The tody motmot is 16.5 to 18.0 cm long. Males weigh 27 to 33 g and females 25 to 30 g. It is by far the smallest motmot, and named because it resembles the closely related todies (family Todidae) of the Caribbean. The nominate subspecies has a green crown, a rufous neck, and a green back and rump. It has a blue supercilium and a black mask with a white stripe below it. It has a white throat, a greenish breast with light streaks, and a white belly. The other two subspecies are similar but darker, and M. m. obscurus also has less white on the throat.

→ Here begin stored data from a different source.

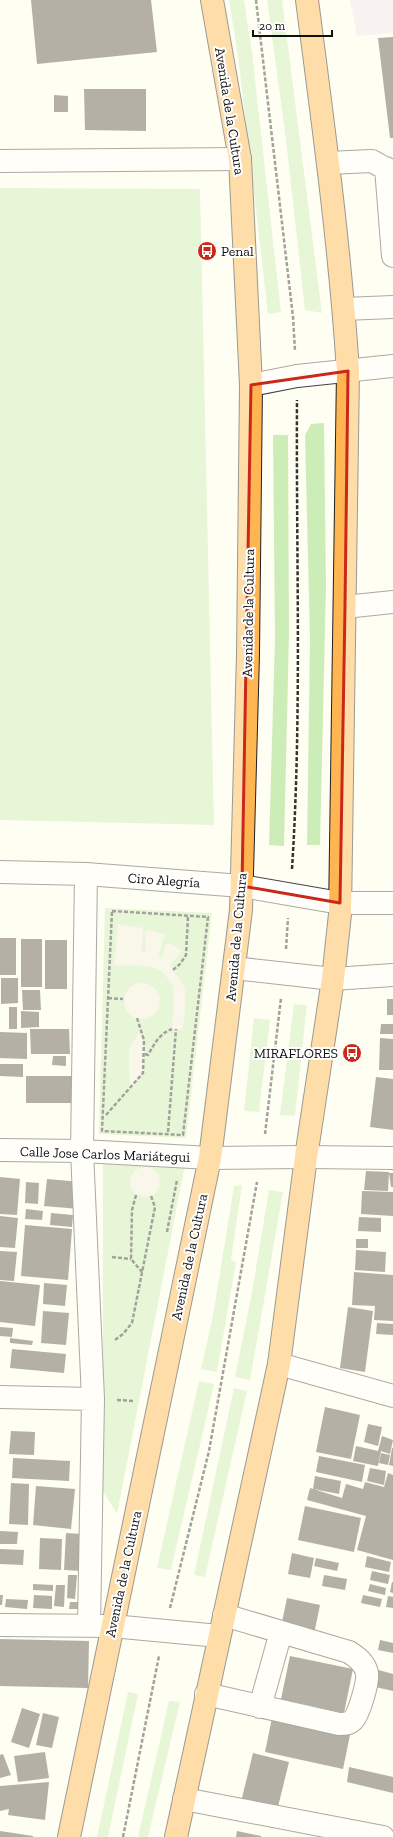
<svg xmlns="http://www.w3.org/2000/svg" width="393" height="1837" font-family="'Zilla Slab',serif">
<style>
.industrial{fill:#efe4ee}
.green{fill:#cdedb8}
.plaza{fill:#f1eedf}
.building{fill:#59524b}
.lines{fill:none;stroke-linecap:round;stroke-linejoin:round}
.minor-casing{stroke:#434343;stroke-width:24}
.highway-casing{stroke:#212121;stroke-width:24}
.path{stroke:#323232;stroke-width:2.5;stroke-dasharray:4 2;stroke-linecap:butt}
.minor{stroke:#fff;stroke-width:22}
.highway{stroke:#ffb551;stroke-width:22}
.marked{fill:none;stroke:#cb281c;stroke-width:3;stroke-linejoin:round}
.labels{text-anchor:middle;stroke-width:4;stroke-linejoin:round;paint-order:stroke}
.street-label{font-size:14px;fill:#101010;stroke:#fff}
.poi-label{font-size:14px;fill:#101010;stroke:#fff;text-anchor:start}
</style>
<rect width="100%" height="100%" fill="#fffef2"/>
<path class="industrial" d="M350,0H393V33L357,36Z"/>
<path class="green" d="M229,0H244L252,53L281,312L268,314L238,56Z
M267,0H282L322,313L305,310L286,140Z
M0,188L200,189L214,825L0,820Z
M324,423L326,586L320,845H307L310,640L305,435L311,424Z
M273,435H288L289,634L284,846L269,845L275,637Z
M105,908L212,913L186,1138L99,1134Z
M294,1004L307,1005L295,1116L280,1115Z
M254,1018L270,1020L259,1112L244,1111Z
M103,1157L185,1165L117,1514L103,1491Z
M242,1185L231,1260L236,1262L217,1372L201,1369L213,1316L234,1186Z
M269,1190L283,1192L250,1380L235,1377L251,1298Z
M199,1381L214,1384L171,1570L157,1568Z
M234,1388L247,1391L205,1577L194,1575Z
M128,1692L138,1694L108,1837H97Z
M169,1701L180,1702L148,1837H138Z"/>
<path class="plaza" d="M118,924L143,928V940L141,952H146L145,932L149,930L165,934L158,956L162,958L166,944L169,943L182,951L170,965L185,988V1014L182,1030L172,1029L174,1002L173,986L166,976L158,969L147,966L114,965Z
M124 1001a18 18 0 1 1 36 0a18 18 0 1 1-36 0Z
M141,1029L145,1054L143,1073L131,1089L129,1075V1049Z
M130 1182a15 15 0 1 1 30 0a15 15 0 1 1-30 0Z"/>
<path class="building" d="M31,0H151L157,52L37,64Z
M393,37V138H390L378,38Z
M84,89H146V131L85,130Z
M54,95L68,96V112H54Z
M0,938H16V975H0Z
M21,939H42V987H21Z
M45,940H67V989H45Z
M1,978H18V1003L1,1004Z
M22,990H40L41,1010H23Z
M387,999H393V1015H387Z
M9,1007H17V1029H9Z
M21,1011L39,1012V1027L21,1028Z
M381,1024H393V1034H380Z
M30,1029H69L70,1054H31Z
M0,1032L27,1033V1059L0,1058Z
M380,1038L393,1039V1070H379Z
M53,1056H66V1066L52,1065Z
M0,1064H23V1077L0,1076Z
M26,1076H77V1103H26Z
M376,1077L393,1079V1130L370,1127Z
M366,1171L389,1172L388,1191L364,1190Z
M389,1173H393V1187H391Z
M0,1177L20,1179L17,1215L0,1214Z
M47,1179L81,1182L79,1209L44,1206Z
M26,1182L39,1183L38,1204L25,1203Z
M362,1191L393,1192V1216L361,1214Z
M26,1209L43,1211L42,1220L25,1219Z
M51,1213L73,1215L72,1227L50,1225Z
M0,1216L18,1218L15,1248L0,1247Z
M359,1217L381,1218V1232L358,1231Z
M25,1225L72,1229L68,1280L21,1276Z
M356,1239H368V1248H356Z
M356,1250L386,1252L385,1272L355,1270Z
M0,1251L17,1252L14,1281L0,1280Z
M354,1272L393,1275V1321L374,1320L375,1306L352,1305Z
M0,1281L40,1285L35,1326L0,1322Z
M44,1283L67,1285L65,1306L43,1304Z
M348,1307L373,1311L365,1372L340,1368Z
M43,1311L69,1313L66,1345L41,1343Z
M377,1323L393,1324V1335L376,1334Z
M0,1327L13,1328L12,1337L0,1336Z
M10,1338L33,1341L32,1345L10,1343Z
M12,1349L66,1354L64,1373L10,1368Z
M325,1407L360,1415L351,1459L316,1452Z
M368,1424L382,1427L378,1446L364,1442Z
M11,1431L35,1432L34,1455L9,1454Z
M382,1436L393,1440L390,1454L381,1451L378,1466L353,1461L356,1446L378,1451Z
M392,1448H393V1466L389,1465Z
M381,1453L390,1455L388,1465L379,1463Z
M319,1456L365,1465L362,1482L316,1472Z
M13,1458L70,1461L69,1481L12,1478Z
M370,1468L386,1471L384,1485L367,1481Z
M388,1473L393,1475V1560L357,1550L366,1516L307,1500L310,1488L342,1498L346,1484L363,1489L365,1482L384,1487Z
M315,1476L341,1481L339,1494L313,1489Z
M11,1483L29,1484L28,1525L9,1524Z
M36,1486L75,1489L71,1529L33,1525Z
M305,1506L361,1518L354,1552L298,1540Z
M0,1531L18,1532L17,1544H0Z
M66,1533L82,1534L81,1571L64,1570Z
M40,1538L62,1539L61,1570L39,1569Z
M0,1549L24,1550L23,1565L0,1564Z
M292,1553L314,1558L310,1578L288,1574Z
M367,1556L391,1562L389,1572L365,1567Z
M316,1558L339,1563L337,1571L314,1566Z
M372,1571L390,1575L388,1584L370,1580Z
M68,1575H77L75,1599L67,1598Z
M324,1575L347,1579L345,1590L322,1586Z
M392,1582H393V1593L390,1592Z
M33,1584L53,1585V1591L33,1590Z
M370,1584L386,1588L385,1595L368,1591Z
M56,1585H65L64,1607L54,1606Z
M0,1595H3L2,1605H0Z
M34,1595L52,1596V1609L33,1608Z
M363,1595L382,1599L380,1607L361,1603Z
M388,1596L393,1597V1608L386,1607Z
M287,1598L320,1605L314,1634L281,1627Z
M6,1599L28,1600L27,1609L5,1607Z
M70,1602H78V1609H69Z
M0,1639L89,1641L88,1688L0,1686Z
M380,1640L393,1643V1653L378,1650Z
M290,1656L353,1669L344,1713L281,1699Z
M375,1669L393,1674V1691L371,1686Z
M22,1708L40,1714L29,1748L11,1742Z
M43,1713L59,1717L52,1748L36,1745Z
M272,1718L350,1735L343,1769L265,1752Z
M45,1752L49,1778L18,1782L14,1756Z
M253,1753L289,1762L276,1815L240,1806Z
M3,1754L11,1775L0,1778V1755Z
M349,1767L393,1777V1793L347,1782Z
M49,1782L45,1820L8,1815L9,1809L0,1811V1786Z
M0,1831L33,1836V1837H0Z
M237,1831L261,1836V1837H236Z"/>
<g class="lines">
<defs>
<path id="minor" d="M0,161L240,159
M328,163L372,161L393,173
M386,168L393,256
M344,309L393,307
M251,385L297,376L393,366
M345,607L393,602
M0,872L86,874L242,886L340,903H393
M86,874L82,1151L93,1399L89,1626
M234,968L333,979L393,975
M0,1150L82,1151L210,1158L306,1157L393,1158
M279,1364L393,1396
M0,1397L93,1399
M0,1625L112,1626L219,1636
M206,1694L339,1724C345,1724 349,1724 353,1720C359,1714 369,1680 367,1673C365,1663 357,1657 349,1652L224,1615
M260,1707L281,1632
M184,1799L383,1837"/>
<path id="highway" d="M69,1837L210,1158L241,910L248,654L251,385L240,159L212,0
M176,1837L279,1364L306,1157L333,979L340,914L348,371C340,247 323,123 307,0"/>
</defs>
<use href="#minor" class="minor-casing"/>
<use href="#highway" class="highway-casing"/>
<path class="path" d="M256,0L293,317L295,351
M292,869C302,713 296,557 297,400
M112,911L208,917L183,1135L102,1131Z
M286,949L288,918
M173,970L180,964L186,955L188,916
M108,998L123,999
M145,1054L148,1055C155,1043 159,1034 172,1029
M106,1115L143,1073L144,1040L137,1018
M168,1132L176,1029
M265,1134L281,998
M136,1195L132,1210L131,1259L142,1272
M167,1232L177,1180
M112,1257L131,1259
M115,1340L123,1334L132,1323L155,1207L151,1196
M117,1400L134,1401
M170,1608L209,1451L257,1182
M123,1837L159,1656"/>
<use href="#minor" class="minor"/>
<use href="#highway" class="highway"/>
</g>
<path d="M0 0H393V1837H0ZM348,371L345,607L340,903L242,886L251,385Z" fill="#fffef2" fill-opacity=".55" fill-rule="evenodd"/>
<path class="marked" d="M348,371L345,607L340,903L242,886L251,385Z"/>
<defs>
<symbol id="bus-disc" viewBox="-11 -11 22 22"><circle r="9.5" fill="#cb281c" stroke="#fff"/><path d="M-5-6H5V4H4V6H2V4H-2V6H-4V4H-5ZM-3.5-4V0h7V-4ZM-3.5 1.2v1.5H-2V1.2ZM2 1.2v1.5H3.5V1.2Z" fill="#fff"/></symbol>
</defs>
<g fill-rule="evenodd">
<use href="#bus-disc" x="196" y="240" width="22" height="22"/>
<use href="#bus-disc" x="341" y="1042" width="22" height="22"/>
</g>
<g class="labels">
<g class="street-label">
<text transform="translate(230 111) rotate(81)" y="5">Avenida de la Cultura</text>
<text transform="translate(248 613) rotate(-89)" y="5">Avenida de la Cultura</text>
<text transform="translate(164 880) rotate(4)" y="5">Ciro Alegría</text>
<text transform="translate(236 937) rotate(-85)" y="5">Avenida de la Cultura</text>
<text transform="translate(105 1154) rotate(2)" y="5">Calle Jose Carlos Mariátegui</text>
<text transform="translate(189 1257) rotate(-78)" y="5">Avenida de la Cultura</text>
<text transform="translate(123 1574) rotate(-78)" y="5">Avenida de la Cultura</text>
</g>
<g class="poi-label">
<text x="221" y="256">Penal</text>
<text x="338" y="1058" text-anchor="end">MIRAFLORES</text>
</g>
</g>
<path d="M253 30v6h79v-6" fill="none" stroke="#101010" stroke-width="2"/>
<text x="259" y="30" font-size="12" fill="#101010" stroke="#ffffff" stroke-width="3" paint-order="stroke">20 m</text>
</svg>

==Distribution and habitat==

The tody motmot ranges from southern Mexico through Central America into Colombia. The nominate subspecies is the most widespread; it is found from Veracruz and Oaxaca in Mexico east and south through Belize, Guatemala, Honduras, and El Salvador at least to Nicaragua and possibly into Costa Rica. M. m. chiapensis is found in Chiapas, Mexico, Guatemala, and possibly El Salvador. M. m. obscurus is found in Panama and northwestern Colombia. The tody motmot inhabits humid evergreen forest from sea level to 1850 m elevation. It is especially partial to ravines.

==Behavior==
===Feeding===

The tody motmot's diet includes insects, spiders, and snails. Unlike most other motmots, it has not been recorded to eat fruit. It plucks prey from vegetation while flying and also captures butterflies and dragonflies on the wing.

===Breeding===

The tody motmot's breeding phenology is mostly unknown. In Belize, an adult was seen carrying food in June and an adult and fledgling were seen in early July. A fledgling was collected in Guatemala in June. In Chocó Department, Colombia, an egg-laying female was collected in February, and in Antioquia Department a female in breeding condition was collected in May. The nest is unrecorded.

===Vocalization===

One of the tody motmot's vocalizations is a "resonant, far-carrying, gruff-sounding 'kwa-kwa-kwa-kwa...' or 'quah quah quah quah...'" . Another is " loud, penetrating, hollow 'whoop!' notes" .

==Status==

The IUCN has assessed the tody motmot as being of Least Concern. It varies from very uncommon to common in different parts of its fragmented range.